Problem to work on:
Write the next few paragraphs of the article about Acoustiblok, the Tampa sound-proofing company, picking up right after its last sentence.

Industry. Construction materials
Key. Finding new geographic and industrial markets

For someone in the sound-proofing business, Lahnie Johnson can talk your ear off.

The 54-year-old entrepreneur has big ideas, and he isn't shy about sharing them. As an inventor and innovator they could be about new chemical compounds with the highest insulating properties on earth, or as an unabashed capitalist they tip toward how to make money with them.

Johnson is president and CEO of Acoustiblok Inc., a Tampa-based company that produces material to minimize noise. From its headquarters just north of MacDill Air Force Base, the firm has provided sound-blocking products for structures ranging from oil rigs to beer breweries.

The material used in Acoustiblok's products doesn't block sound, Johnson says, it transforms it. The product, eponymously named, absorbs sound and vibrates, turning the mechanical energy of sound into kinetic energy.

In the 14 years since Acoustiblok started operations, Johnson has created more than four versions of the original product, which sells for $2.20 per square foot.

Some of the innovations were forced on the firm, like after the housing crash. Acoustiblok is installed within a structure's walls, so when construction stopped so did Johnson's production. He says annual revenues halved from 2007 to 2008. “I knew I couldn't put it in the walls,” he recalls, “so I put it on them.”

He had a laboratory test a new iteration of Acoustiblok that had a foam texture rather than a hard rubbery feel. The test was successful — but expensive. Johnson says he spends more than $100,000 to test his products for soundproofing qualities and fire resistance.

Material provided:
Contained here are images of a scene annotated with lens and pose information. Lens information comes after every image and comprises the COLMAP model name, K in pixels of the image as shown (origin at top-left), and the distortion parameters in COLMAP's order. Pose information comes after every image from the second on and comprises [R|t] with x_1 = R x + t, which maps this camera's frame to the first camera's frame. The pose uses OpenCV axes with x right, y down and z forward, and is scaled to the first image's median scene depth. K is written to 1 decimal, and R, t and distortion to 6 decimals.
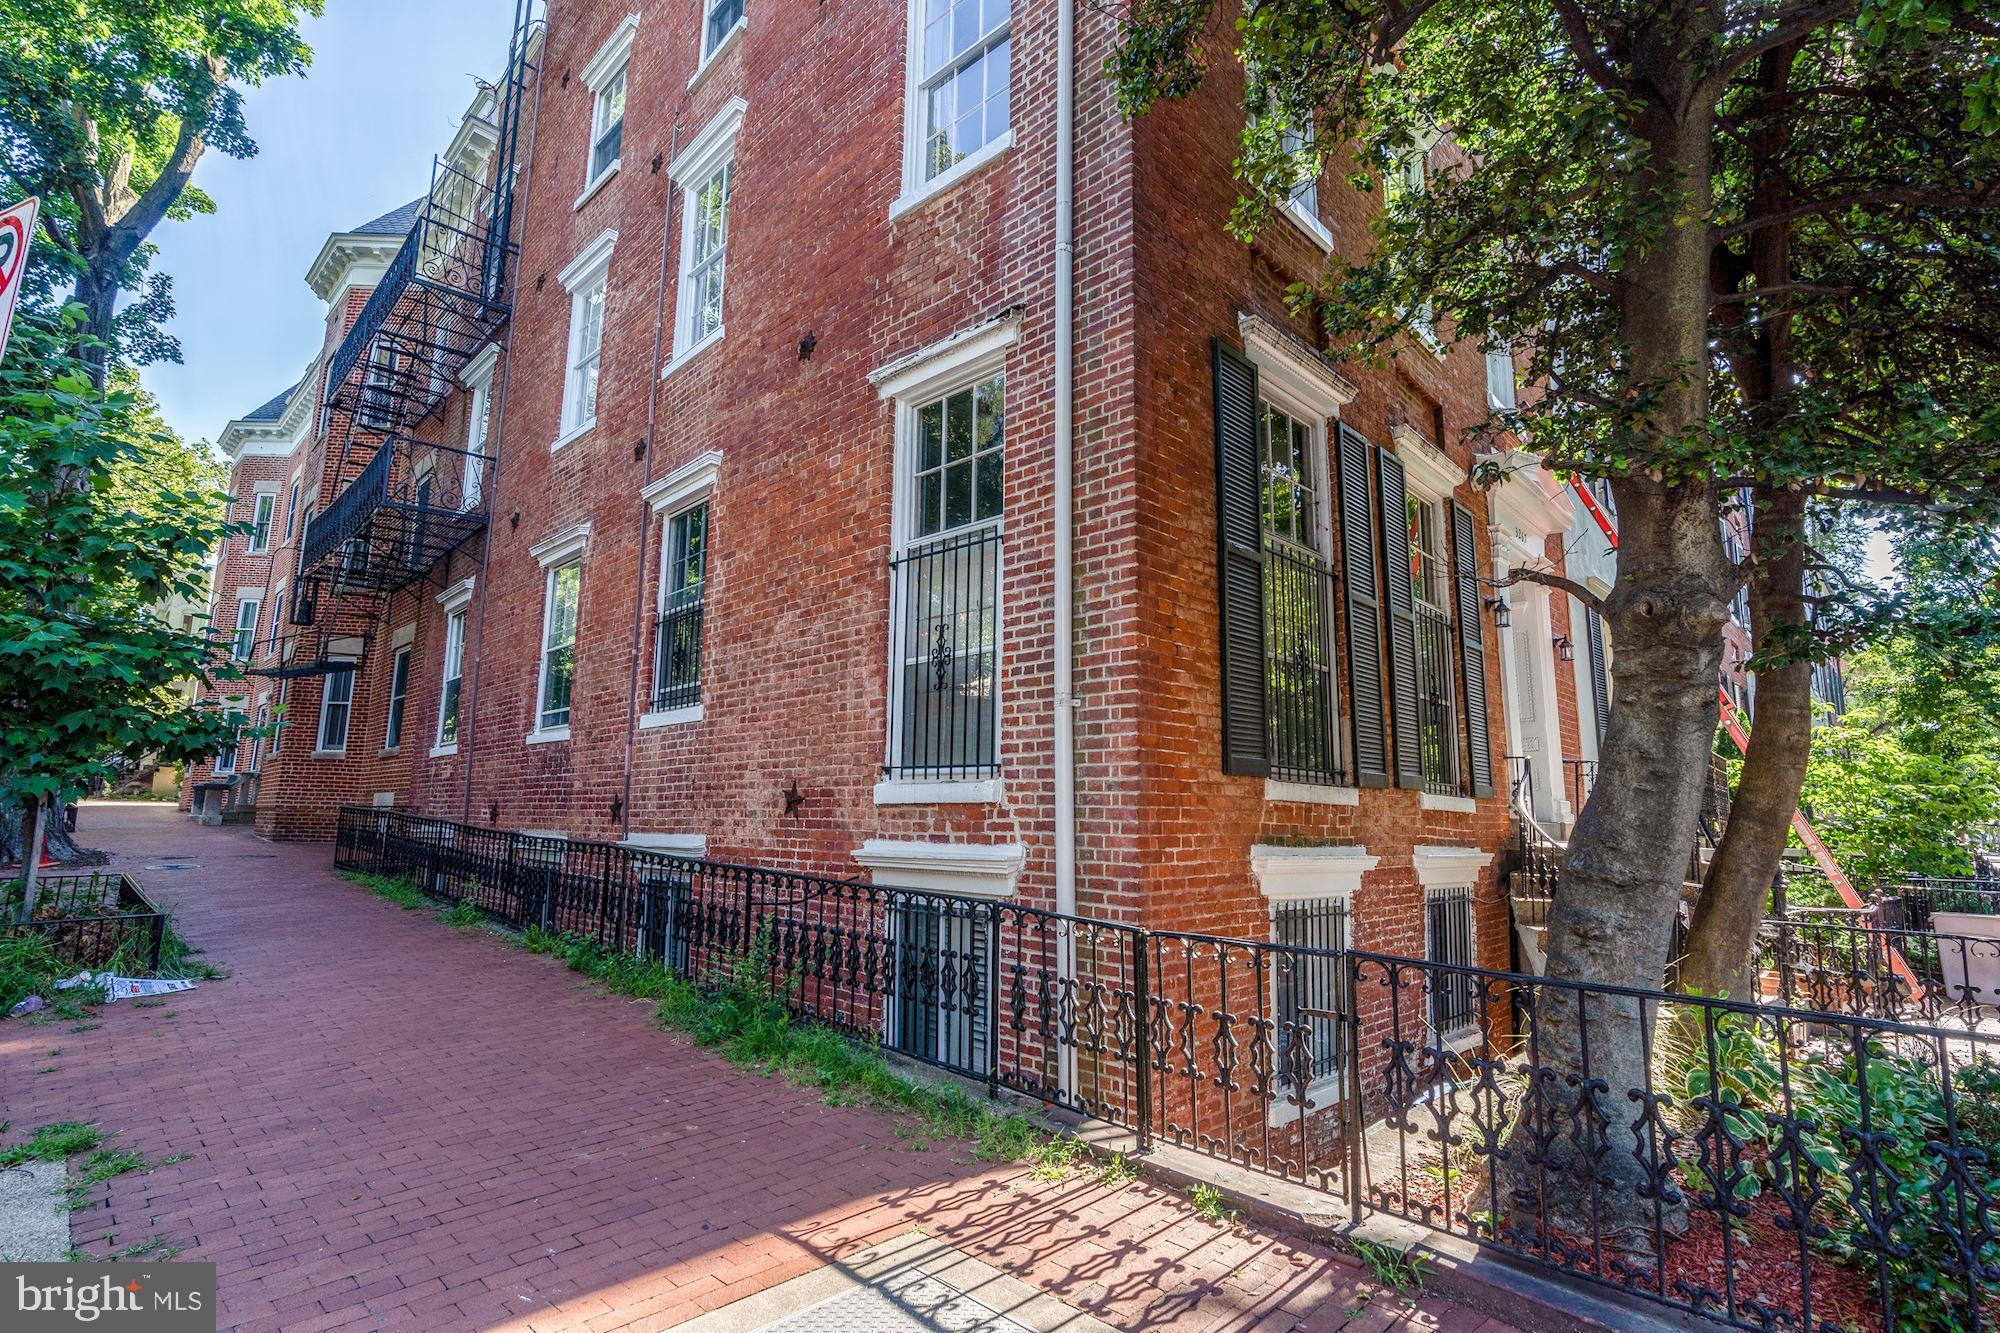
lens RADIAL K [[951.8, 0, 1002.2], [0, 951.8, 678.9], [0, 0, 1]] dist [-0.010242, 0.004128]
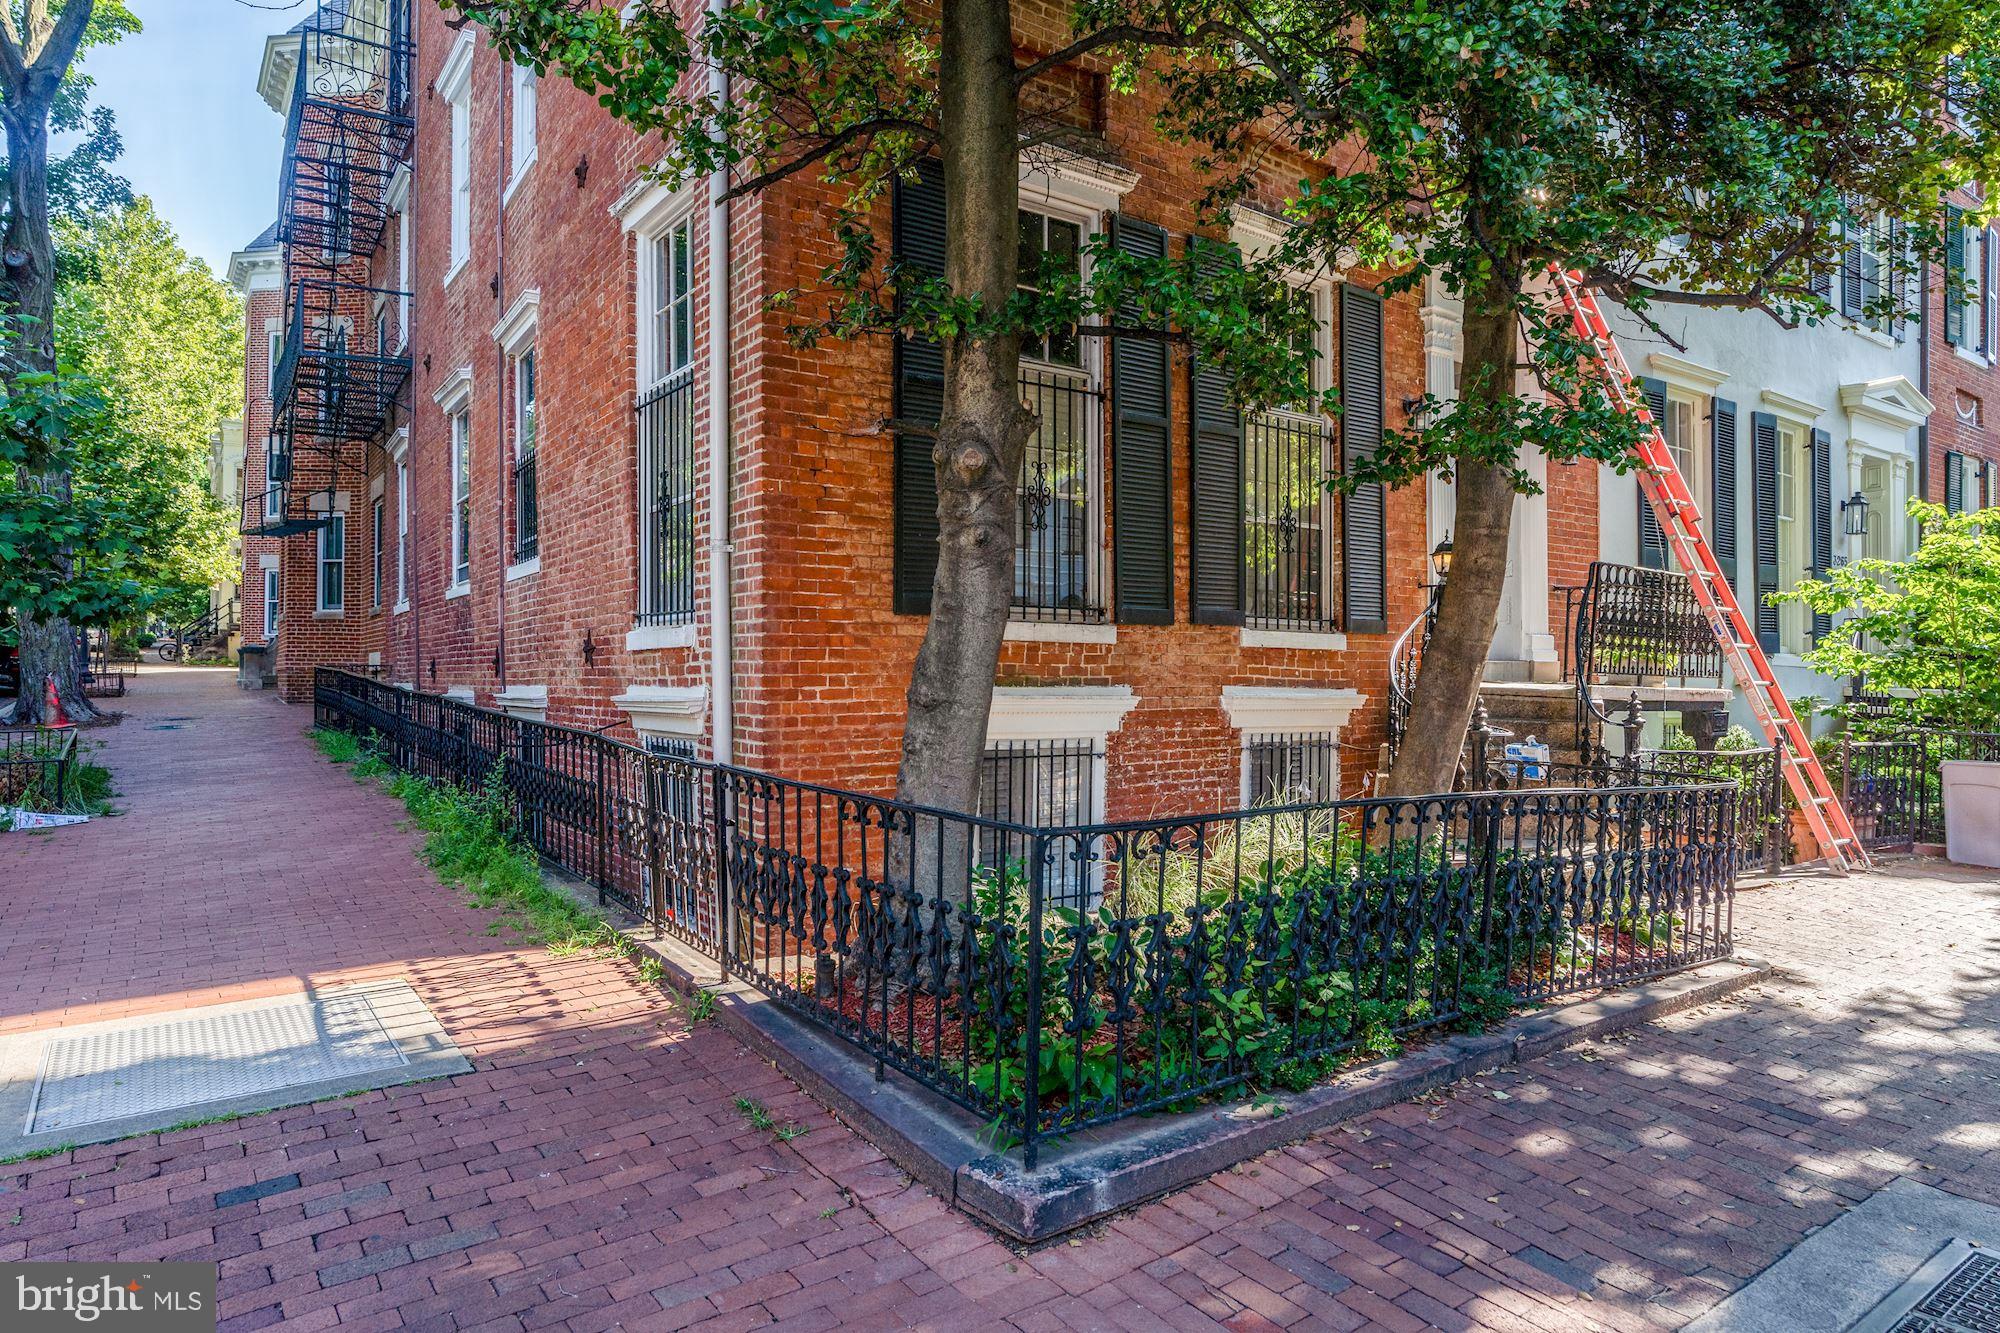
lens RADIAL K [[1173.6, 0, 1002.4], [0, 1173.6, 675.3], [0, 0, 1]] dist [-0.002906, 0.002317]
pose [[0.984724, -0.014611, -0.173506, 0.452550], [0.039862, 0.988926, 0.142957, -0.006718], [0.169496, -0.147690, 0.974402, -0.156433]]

Exercise result:
As a result, however, the firm started making Acoustiblok Wall-Cover, which covers an existing wall with the same noise abatement properties. Shephard's Beach Resort in Clearwater coated a nightclub in the material to make the surrounding rooms rentable.

Johnson says the capability gives hotel operators a new option to charge more for rooms outfitted with Acoustiblok. “Remember, people used to pay extra for non-smoking rooms,” Johnson says. “I don't see why they wouldn't pay $15 more for a quieter room.”

Although Johnson declines to provide revenue figures, he does say he believes sales will grow 30% this year compared with 2011.

Keep innovating
Johnson got his start working in the aerospace industry for a decade with East Hartford, Conn.-based manufacturer Pratt & Whitney Co. after dropping out of high school. “I learned a lot about finding a problem and working out a solution there,” he says.

However, his career as an entrepreneur started earlier. When he was 6 years old, he learned a practical lesson in arbitrage. After finding a candy store that sold bubblegum for a penny, Johnson bought an inventory and sold them for 5 cents each at his school. “I was making so much money the principal shut me down,” he says.

But when his first business, Tampa-based Sensuous Sound Systems, hit an ironic downturn and began losing sales of its $1 million sound systems because they were too loud, Johnson turned to his scientific side.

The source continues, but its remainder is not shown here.